I decided if I was going to start a blog about baking, it had to start with where baking started for me.
I hadn't known my husband very long before I knew his favorite pie is Strawberry Rhubarb. Well that’s great; I had never made a pie in my life. This was not something I jumped right into. We had been married about 5 years before I ever attempted to make one for him. We lived in Alturas, California at the time. Have you ever lived in the middle of nowhere? It makes you feel like a brave pioneer that can do anything, so I set my mind to learning how to make a pie. My friend Ellen was very “domestic” so I asked her for some tips. Turns out her mother used to make pies and sell them, so I figured this was going to be some good advice!! Her main tips were: use the coldest and least amount of water possible while making your pie crust. Don’t over handle the crust. Use a fork to make A LOT of holes in the crust. Use more flour than the recipe calls for so the flour/sugar mixture is thicker. Put a layer of your flour/sugar mixture on the bottom to keep your crust from getting soggy. So with that amount of information alone, I grabbed my Betty Crocker Cookbook that we had received as a wedding gift and got to work.
I can’t even begin to tell you how many times I have made this pie since that first time. But I can tell you, after all these years; I still don’t have the recipe memorized. When we were moving in 2007 and my cookbook was lost I cried and was heartbroken for days. Then it occurred to me….eBay! I got busy looking and soon found the EXACT edition of my lost cookbook. So to this day, I am still using the original recipe I started with. I hope you enjoy it as much as we do.

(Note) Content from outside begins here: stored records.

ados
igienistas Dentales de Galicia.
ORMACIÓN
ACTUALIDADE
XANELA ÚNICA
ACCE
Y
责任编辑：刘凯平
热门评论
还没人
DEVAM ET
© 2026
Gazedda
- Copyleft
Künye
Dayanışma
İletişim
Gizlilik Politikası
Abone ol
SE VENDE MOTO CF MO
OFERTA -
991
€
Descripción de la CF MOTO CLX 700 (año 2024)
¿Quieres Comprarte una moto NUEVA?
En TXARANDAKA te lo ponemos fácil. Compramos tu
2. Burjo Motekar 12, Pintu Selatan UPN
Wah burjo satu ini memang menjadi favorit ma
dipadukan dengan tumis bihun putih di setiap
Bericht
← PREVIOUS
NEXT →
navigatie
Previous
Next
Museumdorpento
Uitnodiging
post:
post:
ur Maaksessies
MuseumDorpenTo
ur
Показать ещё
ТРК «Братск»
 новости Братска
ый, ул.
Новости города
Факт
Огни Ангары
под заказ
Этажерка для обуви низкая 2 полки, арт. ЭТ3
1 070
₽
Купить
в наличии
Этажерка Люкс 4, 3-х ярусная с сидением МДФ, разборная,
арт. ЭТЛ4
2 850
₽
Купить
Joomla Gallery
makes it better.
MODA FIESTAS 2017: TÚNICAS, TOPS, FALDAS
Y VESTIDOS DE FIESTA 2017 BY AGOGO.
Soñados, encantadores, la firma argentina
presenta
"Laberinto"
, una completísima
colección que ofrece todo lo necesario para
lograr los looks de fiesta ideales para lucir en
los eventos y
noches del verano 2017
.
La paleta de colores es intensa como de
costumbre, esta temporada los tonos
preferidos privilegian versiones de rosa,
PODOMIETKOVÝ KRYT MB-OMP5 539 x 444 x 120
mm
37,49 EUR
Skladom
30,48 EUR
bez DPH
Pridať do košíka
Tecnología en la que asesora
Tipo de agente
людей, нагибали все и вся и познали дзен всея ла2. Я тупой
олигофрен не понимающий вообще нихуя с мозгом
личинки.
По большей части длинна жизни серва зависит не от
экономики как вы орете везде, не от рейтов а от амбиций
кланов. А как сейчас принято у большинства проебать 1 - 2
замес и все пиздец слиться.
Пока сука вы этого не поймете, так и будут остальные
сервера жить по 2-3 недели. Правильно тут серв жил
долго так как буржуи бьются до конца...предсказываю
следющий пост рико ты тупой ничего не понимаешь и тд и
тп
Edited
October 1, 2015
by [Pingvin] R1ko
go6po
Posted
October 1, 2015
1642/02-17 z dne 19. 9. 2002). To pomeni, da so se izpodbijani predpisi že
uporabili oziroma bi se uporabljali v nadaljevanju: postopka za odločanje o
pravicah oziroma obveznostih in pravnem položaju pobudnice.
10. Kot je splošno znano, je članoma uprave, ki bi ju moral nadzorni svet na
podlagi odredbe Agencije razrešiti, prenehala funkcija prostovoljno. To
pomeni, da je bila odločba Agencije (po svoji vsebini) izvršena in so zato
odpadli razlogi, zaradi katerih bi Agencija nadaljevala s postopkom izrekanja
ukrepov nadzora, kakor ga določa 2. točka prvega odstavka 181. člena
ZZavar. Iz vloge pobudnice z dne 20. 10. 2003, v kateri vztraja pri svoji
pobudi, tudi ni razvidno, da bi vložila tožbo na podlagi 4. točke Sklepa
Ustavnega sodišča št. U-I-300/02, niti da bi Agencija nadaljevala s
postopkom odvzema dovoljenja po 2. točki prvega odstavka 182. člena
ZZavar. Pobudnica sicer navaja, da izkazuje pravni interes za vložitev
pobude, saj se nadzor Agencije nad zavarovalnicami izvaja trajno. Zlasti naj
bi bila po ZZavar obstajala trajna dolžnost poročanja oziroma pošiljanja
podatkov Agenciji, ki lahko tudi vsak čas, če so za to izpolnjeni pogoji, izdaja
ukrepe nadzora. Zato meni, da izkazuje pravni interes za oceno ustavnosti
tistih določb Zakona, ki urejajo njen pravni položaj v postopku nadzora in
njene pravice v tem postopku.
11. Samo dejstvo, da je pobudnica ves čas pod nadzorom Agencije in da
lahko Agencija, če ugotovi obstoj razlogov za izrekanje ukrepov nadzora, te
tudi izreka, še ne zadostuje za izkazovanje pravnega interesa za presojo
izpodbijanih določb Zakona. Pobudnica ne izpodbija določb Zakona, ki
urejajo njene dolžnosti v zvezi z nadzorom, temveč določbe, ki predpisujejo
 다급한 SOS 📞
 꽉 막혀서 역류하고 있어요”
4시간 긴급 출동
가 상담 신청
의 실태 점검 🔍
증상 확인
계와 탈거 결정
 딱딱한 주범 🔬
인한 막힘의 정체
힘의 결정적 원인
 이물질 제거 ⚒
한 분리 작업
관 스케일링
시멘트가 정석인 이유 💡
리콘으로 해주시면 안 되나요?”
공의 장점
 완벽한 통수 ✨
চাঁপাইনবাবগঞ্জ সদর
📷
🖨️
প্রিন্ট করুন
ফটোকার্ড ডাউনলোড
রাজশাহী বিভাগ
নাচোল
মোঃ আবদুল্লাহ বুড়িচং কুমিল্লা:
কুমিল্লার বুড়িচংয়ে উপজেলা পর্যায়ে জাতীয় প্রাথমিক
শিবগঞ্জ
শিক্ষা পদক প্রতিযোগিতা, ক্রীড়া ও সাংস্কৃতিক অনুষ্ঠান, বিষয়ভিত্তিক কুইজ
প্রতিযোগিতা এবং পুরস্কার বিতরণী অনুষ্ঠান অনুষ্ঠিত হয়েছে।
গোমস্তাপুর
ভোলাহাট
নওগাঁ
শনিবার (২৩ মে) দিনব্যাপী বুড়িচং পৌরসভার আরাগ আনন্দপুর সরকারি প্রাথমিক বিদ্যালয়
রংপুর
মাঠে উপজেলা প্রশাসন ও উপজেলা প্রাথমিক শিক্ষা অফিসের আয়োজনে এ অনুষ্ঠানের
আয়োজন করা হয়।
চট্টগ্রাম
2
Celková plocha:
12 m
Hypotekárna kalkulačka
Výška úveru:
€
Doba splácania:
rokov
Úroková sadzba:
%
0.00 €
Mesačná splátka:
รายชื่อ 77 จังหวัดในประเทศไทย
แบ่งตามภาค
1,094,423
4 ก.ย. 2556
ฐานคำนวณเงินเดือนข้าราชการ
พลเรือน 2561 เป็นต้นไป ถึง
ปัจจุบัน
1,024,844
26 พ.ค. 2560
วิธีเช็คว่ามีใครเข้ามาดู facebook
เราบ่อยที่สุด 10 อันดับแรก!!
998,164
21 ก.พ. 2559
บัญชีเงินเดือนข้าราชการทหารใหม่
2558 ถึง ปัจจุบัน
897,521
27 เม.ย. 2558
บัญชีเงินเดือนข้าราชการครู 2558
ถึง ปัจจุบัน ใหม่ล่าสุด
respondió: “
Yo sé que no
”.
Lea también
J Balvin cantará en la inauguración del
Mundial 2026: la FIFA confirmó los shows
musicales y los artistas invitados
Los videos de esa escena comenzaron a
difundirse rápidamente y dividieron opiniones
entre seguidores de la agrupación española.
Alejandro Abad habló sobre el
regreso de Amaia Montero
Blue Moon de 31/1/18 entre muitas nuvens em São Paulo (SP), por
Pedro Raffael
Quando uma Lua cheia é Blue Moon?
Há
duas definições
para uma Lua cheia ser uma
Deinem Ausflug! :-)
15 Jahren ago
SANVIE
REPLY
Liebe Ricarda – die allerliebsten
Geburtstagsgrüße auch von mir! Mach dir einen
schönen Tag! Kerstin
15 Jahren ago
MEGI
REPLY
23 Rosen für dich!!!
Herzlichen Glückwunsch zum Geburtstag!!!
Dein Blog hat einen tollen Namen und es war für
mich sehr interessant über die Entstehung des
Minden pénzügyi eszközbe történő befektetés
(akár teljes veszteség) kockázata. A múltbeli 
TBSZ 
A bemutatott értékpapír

FRESH STRAWBERRY-RHUBARB PIE
Pastry for 9-inch Two-Crust Pie (recipe below)
1 1/3 cups sugar
1/3 cups flour (I use about 2/3 cup)
½ teaspoon grated orange peel (optional)
2 cups cut-up fresh rhubarb (1/2 inch pieces)
2 cups sliced fresh strawberries (I quarter mine)
2 tablespoons margarine or butter
STANDARD PASTRY 9-inch Two-Crust Pie
2/3 cup plus 2 tablespoons shortening
2 cups all-purpose flour
1 teaspoon salt
4-5 tablespoons COLD water (I typically use 3-4)
Cut shortening into flour and salt with a fork until particles are size of small peas. Sprinkle in water, 1 tablespoon at a time, tossing with fork until flour is moistened and pastry almost cleans side of bowl.
Gather pastry into a ball (without overworking); shape one half into a flattened round on lightly floured board or pastry mat. Roll pastry 2 inches larger than inverted pie plate. I use my pastry mat, lifting from one side, to gently roll pastry over the top of my rolling pin and then transfer bottom crust to pie plate. Put other half of crust in refrigerator until pie is assembled.
Trim overhanging edge of pastry ½ inch from the rim of pie plate. Prick bottom and sides thoroughly with a fork.
Mix the flour, sugar and orange peel together in a bowl. Mix the strawberries and rhubarb together in another bowl.
Pour about ½ cup of the flour/sugar mixture on the bottom of pie crust. If you are using a pie bird, now is when to place it in the center of your pie.
Turn half of the strawberries and rhubarb into the pie crust; sprinkle with half of the flour/sugar mixture. Repeat with remaining fruit and sugar mixture; dot with butter. Roll out the top crust. Top pie with top crust that has slits cut in it. Trim overhanging edge of pasty 1 inch from pie plate; seal and flute.
Cover pie crust edge with 2-3 inch strip of aluminum foil to prevent excessive browning; remove foil during the last 15 minutes of baking. I place my pie plate on a cookie sheet for easy transferring to the oven and in case juice bubbles over. Bake at 425 until crust is brown and juice begins to bubble through slits in crust, about 40-50 minutes. (I always bake mine 50 minutes)
It’s easy to give your crust a blue-ribbon look. Take your choice- shiny, sugary or glazed. For a shiny top, brush the crust lightly with milk before baking. For a sugary crust, use your fingers or a pastry brush to moisten crust lightly with water, and then sprinkle on a little sugar. To glaze a crust, brush lightly with beaten egg (or egg yolk mixed with a little water) before baking. I like “Shiny-Sugary” so I use milk and sugar to top mine.
You can make a Fresh Rhubarb Pie by using 4 cups of cut-up rhubarb and increasing sugar to 1 2/3 cups.